[Items listed in a dataset]

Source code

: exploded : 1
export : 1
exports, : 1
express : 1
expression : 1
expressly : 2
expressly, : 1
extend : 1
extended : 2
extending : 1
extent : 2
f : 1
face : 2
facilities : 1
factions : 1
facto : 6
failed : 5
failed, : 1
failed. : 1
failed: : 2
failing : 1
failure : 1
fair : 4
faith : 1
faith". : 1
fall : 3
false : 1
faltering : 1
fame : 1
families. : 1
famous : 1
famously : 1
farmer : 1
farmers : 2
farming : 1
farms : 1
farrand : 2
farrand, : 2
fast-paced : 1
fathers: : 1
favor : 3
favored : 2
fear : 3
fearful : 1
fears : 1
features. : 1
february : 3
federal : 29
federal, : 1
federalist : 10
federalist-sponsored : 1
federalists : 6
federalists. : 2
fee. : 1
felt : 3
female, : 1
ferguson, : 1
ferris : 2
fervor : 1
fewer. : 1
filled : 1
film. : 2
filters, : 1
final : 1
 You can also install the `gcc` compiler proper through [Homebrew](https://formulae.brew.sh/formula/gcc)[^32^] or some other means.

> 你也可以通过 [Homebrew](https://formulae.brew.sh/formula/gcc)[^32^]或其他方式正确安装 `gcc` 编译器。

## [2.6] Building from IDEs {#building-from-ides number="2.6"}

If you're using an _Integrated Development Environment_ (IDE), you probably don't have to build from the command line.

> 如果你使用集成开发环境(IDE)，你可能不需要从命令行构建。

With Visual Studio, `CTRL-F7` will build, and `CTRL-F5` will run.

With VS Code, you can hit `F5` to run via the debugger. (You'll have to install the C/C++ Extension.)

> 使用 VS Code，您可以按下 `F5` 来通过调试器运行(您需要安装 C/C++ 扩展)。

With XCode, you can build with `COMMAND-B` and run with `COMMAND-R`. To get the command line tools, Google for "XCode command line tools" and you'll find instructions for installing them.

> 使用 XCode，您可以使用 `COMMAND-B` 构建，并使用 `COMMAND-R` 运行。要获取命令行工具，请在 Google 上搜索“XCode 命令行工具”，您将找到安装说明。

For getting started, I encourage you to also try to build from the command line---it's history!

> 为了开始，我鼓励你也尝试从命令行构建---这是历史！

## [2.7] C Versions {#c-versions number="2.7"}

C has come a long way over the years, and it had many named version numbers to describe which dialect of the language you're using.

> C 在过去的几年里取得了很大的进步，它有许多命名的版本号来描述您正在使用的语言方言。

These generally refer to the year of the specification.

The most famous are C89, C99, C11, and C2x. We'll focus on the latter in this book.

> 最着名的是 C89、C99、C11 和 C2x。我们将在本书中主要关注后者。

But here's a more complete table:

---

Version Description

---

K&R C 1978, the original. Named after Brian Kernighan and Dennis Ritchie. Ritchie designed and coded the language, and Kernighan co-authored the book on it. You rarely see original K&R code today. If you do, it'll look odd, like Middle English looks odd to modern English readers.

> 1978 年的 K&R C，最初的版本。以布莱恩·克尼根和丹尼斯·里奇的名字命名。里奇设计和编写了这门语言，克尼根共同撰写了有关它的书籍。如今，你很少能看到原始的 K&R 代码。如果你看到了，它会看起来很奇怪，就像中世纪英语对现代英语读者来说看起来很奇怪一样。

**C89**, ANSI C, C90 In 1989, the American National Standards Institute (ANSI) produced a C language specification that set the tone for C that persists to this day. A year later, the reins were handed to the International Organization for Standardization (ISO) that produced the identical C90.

▶ Problem to solve
Starting with the line above that holds "federal : 29" and stopping with the line that holds "## [2.6] Building", reproduce each line exactly, omitting all other lines.

▶ Response below
federal : 29
federal, : 1
federalist : 10
federalist-sponsored : 1
federalists : 6
federalists. : 2
fee. : 1
felt : 3
female, : 1
ferguson, : 1
ferris : 2
fervor : 1
fewer. : 1
filled : 1
film. : 2
filters, : 1
final : 1
 You can also install the `gcc` compiler proper through [Homebrew](https://formulae.brew.sh/formula/gcc)[^32^] or some other means.

> 你也可以通过 [Homebrew](https://formulae.brew.sh/formula/gcc)[^32^]或其他方式正确安装 `gcc` 编译器。

## [2.6] Building from IDEs {#building-from-ides number="2.6"}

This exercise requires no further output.